Nach Angaben von inkorr.com: Das Kernkraftwerk Saporischschja ist seit mehr als drei Tagen ohne externe Elektrizitätsversorgung, was schwerwiegende Sicherheitsrisiken birgt. Die letzte Stromleitung wurde von Russland beschädigt, und derzeit werden die Kühl- und Sicherheitssysteme nur von Notdieselgeneratoren unterstützt.
Russische Betreiber des Kraftwerks haben mitgeteilt, dass der Diesel für 20 Tage ausreicht.
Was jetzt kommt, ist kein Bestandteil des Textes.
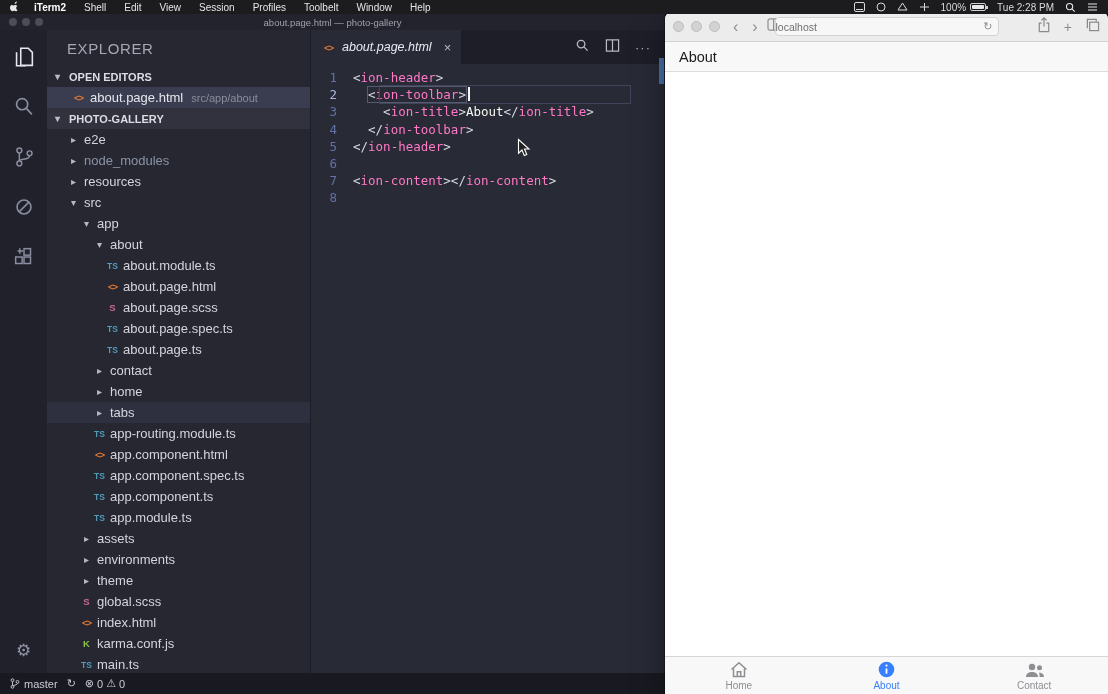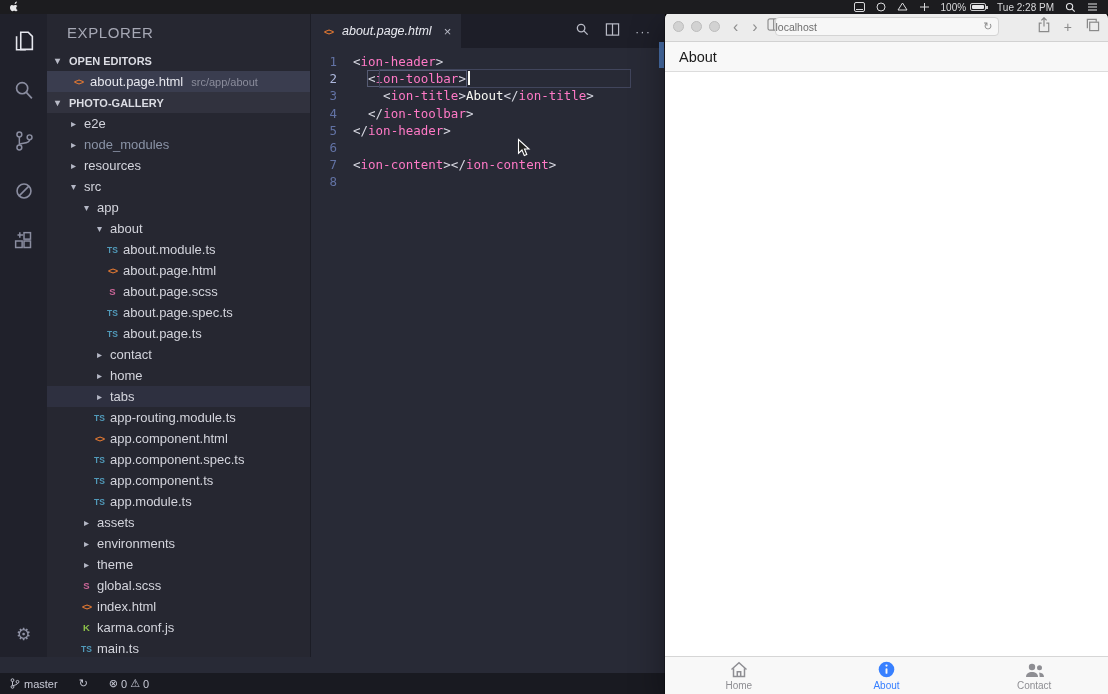"iTerm2" span.mitems { html: none -> <span> <span>iTerm2</span> <span>Shell</span> <span>Edit</span> <span>View</span> <span>Session</span> <span>Profiles</span> <span>Toolbelt</span> <span>Window</span> <span>Help</span> </span> }
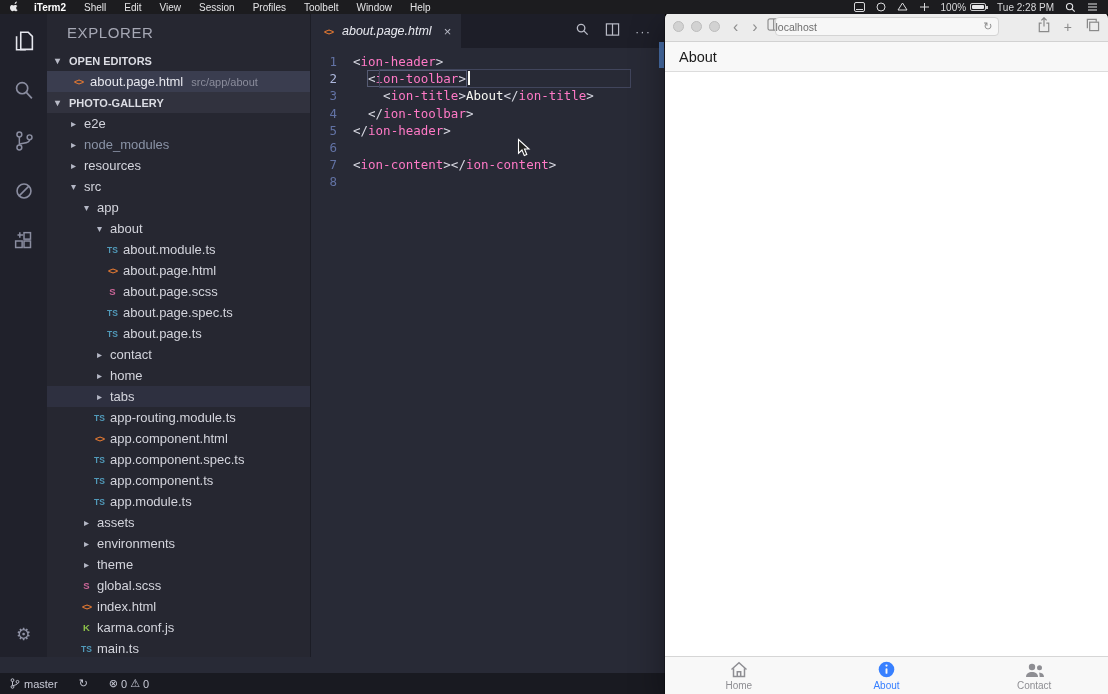"about.page.html — photo-gallery" div.vs-titlebar { html: none -> <div> <span> <i></i> <i></i> <i></i> </span> <span>about.page.html — photo-gallery</span> </div> }
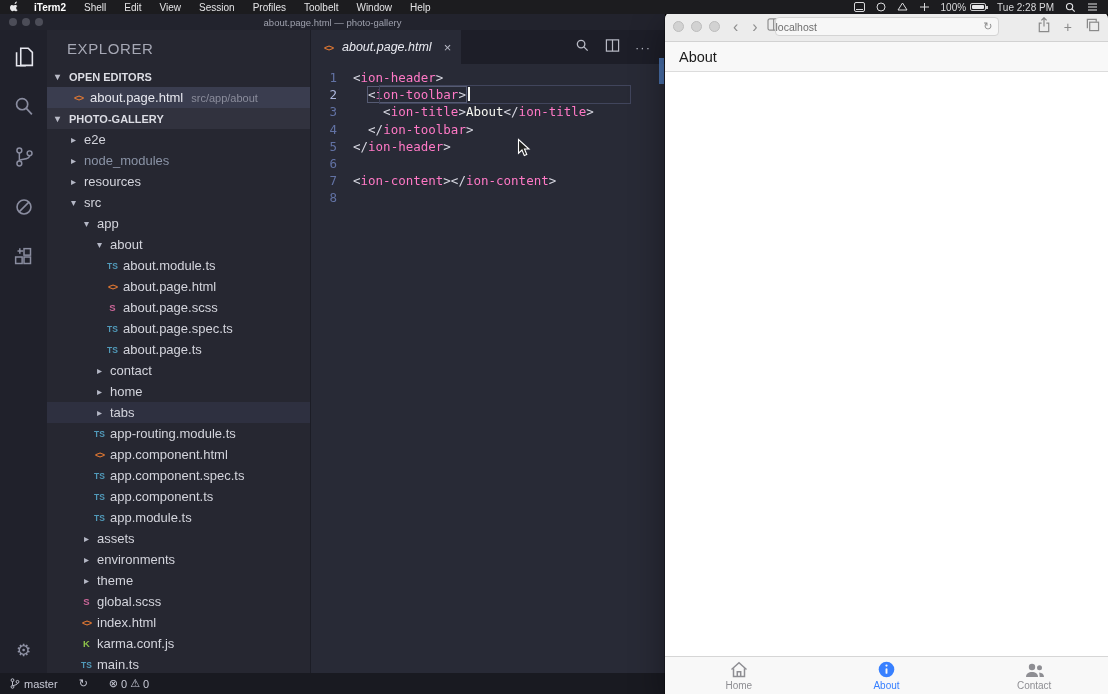"master" .statusbar { gap: 21px -> 9px }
Wenn jedoch die Generatoren ausfallen, kann es zu einer unkontrollierten Erwärmung des Kernbrennstoffs in den Reaktoren kommen, was zu einer Katastrophe führen würde.
Situation im AKW
Diese Situation wird als 'tief besorgniserregend' beschrieben, und Experten halten sie für potenziell katastrophal. Nach europäischen Standards kann ein Kernkraftwerk nicht länger als 72 Stunden ohne Strom betrieben werden. Das AKW Saporischschja befindet sich bereits seit mindestens 20 Tagen in einem gefährlichen Zustand, der zuvor nicht beobachtet wurde.
Reaktion der Europäischen Union
Die Europäische Union hat ernsthafte Besorgnis über die Risiken für die nukleare Sicherheit geäußert, die durch die Aktionen Russlands im AKW Saporischschja entstehen. Gleichzeitig versucht die russische Propaganda, die Schuld auf die Ukraine zu schieben und das Vertrauen in die IAEA zu untergraben.
Blockierung des Zugangs von Spezialisten
Fachleuten der IAEA wird der Zugang zu kritischen Anlagen im Kraftwerk blockiert. Der Präsident der Ukraine hat betont, dass internationale Institutionen nicht angemessen auf solche Notlagen reagieren können, was wiederum das Risiko einer Katastrophe birgt.
Die Situation im AKW Saporischschja sorgt für erhebliche Besorgnis in der Europäischen Union und weltweit. Die Aktionen der russischen Propaganda, die Blockade von IAEA-Experten sowie Sicherheitsprobleme schaffen den Hintergrund für aktive Bemühungen zur Bewältigung dieser Krise und zur Vermeidung möglicher katastrophaler Folgen.